Yennefer plays a larger role, and seeing some of that terrible dynamic the pair have – yikes. There are points where she flips instantly from brittle rage to ‘I am smol bean uwu Geralt pwease’ that don’t feel real to me, but I’m interested in where this train wreck goes. Other new/returning characters I also want to see more of. No idea why anyone tolerates Dandelion’s crap, frankly. Rapey, loudmouth, parasitic prick. Hope Yennefer immolates him at some point lol.
Which brings me to the main things that pull me out a bit: Geralt continually running into some of the same people while riding all over the place, and some anachronistic-feeling language. Cellular memory? Really? And I found the combat scenes less crisply portrayed than the first book for some reason – they’re fine, but I didn’t get the same clear sense of motion.
Yeah, looking forward to the novels.
Special mention: Disco Elysium – ZA/UM
A game, not a book, but it’s a text-heavy experience (with stellar voice acting) and one that beats a lot of books. In this detective RPG you explore the city of Revachol 50 years after a defeated revolution, investigating the murder of a man hanged behind the hostel you’re staying in. The case itself is engaging, but it’s the other things that truly sell this.
Your partner on the case, Kim Kitsuragi, is a fantastic character. Straightman to your amnesiac drunkard (who, depending on your build and choices, could be trying to pull himself together, ranting about a coming apocalypse, doing speed…), Kim’s personality shines in small gestures and things you can uncover in the extensive, well-crafted dialogue.
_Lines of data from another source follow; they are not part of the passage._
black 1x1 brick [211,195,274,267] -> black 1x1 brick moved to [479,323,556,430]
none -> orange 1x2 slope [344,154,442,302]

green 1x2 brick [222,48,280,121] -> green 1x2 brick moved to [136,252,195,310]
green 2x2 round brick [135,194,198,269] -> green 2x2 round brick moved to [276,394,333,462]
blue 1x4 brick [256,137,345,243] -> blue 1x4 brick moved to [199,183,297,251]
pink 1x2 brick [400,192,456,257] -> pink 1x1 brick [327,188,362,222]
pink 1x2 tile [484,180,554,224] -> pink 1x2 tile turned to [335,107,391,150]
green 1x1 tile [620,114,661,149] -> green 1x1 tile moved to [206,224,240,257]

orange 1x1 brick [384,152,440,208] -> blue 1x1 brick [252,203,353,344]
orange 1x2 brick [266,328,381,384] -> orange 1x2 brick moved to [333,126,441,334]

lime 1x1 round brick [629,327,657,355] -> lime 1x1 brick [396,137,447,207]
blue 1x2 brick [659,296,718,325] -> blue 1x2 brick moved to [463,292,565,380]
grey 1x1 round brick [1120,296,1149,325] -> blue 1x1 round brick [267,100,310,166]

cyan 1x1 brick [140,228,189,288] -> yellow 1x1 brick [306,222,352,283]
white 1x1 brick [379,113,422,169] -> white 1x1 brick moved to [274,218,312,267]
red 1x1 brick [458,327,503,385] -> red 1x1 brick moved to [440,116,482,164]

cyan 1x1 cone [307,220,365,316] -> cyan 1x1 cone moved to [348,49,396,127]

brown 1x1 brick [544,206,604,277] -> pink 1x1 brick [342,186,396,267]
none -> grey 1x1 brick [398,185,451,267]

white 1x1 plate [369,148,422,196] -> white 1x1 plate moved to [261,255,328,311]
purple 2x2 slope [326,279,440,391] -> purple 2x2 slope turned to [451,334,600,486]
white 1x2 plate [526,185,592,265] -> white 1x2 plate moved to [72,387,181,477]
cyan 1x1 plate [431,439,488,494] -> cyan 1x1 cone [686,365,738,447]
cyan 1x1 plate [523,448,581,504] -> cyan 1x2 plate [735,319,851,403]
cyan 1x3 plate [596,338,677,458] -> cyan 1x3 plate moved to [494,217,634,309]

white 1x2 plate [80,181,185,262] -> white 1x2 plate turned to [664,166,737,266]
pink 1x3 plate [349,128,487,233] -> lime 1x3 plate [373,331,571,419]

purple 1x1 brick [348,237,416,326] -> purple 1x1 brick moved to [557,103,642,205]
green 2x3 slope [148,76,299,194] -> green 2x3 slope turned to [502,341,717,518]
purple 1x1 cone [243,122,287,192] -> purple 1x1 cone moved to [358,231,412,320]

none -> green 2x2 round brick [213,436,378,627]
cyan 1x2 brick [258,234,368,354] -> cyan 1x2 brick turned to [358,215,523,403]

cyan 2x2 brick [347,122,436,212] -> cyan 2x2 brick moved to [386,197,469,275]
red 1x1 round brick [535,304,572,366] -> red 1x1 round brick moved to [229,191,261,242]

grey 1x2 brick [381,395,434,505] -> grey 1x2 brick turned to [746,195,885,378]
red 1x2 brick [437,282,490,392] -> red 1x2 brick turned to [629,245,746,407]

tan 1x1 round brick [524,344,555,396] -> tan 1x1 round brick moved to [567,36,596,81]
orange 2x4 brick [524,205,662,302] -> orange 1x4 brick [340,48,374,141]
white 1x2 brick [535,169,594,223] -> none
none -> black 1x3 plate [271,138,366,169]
Your character’s skills embody different components of your psyche, talking to you and each other with unique voices and perspectives. They can be a major help or – particularly when failing a skillcheck, which can have hilarious results – massive hindrances. ‘Encyclopedia’ gives you helpful information, but if it’s too high you risk boring people and getting sidetracked by trivia. ‘Electrochemistry’ helps you understand the seedier side of Revachol – e.g. discerning what drug a character is on – but also yells at you to lick a rum stain. If you regularly take certain options in dialogue, or encounter certain prompts, you can be invited to ‘internalise’ a thought in your ‘thought cabinet’, further shaping your character and the things you can say and do.
The worldbuilding is great – from the geopolitical situation of Revachol, in the hands of the Coalition which defeated the Revachol Commune; to the more out-there things like Innocences and the Pale. The lead dev wrote a book set in this world which I hope gets into English eventually, because Elysium has cool ideas.
I’ve seen people complain that it’s communist propaganda. I really don’t see it. While I lean hard to port politically myself, I wouldn’t enjoy propaganda just from agreement. People who say this either missed a lot of dialogue, missed the jokes, or are triggered by left-wing views getting airtime. Internalising ‘Mazovian socio-economics’ lowers your authority score. A communist character you can meet talks movingly about how the Coalition forces blitzed all his friends in the name of capital, but he’s also a bitter tankie who thinks everything is bourgeois and everyone is a ‘pederast’. Disco Elysium treats itself and its left politics with a wry touch.
Funny, smart, emotive – my only real complaint is some quests need alternate routes. Great game, especially if you like reading stuff.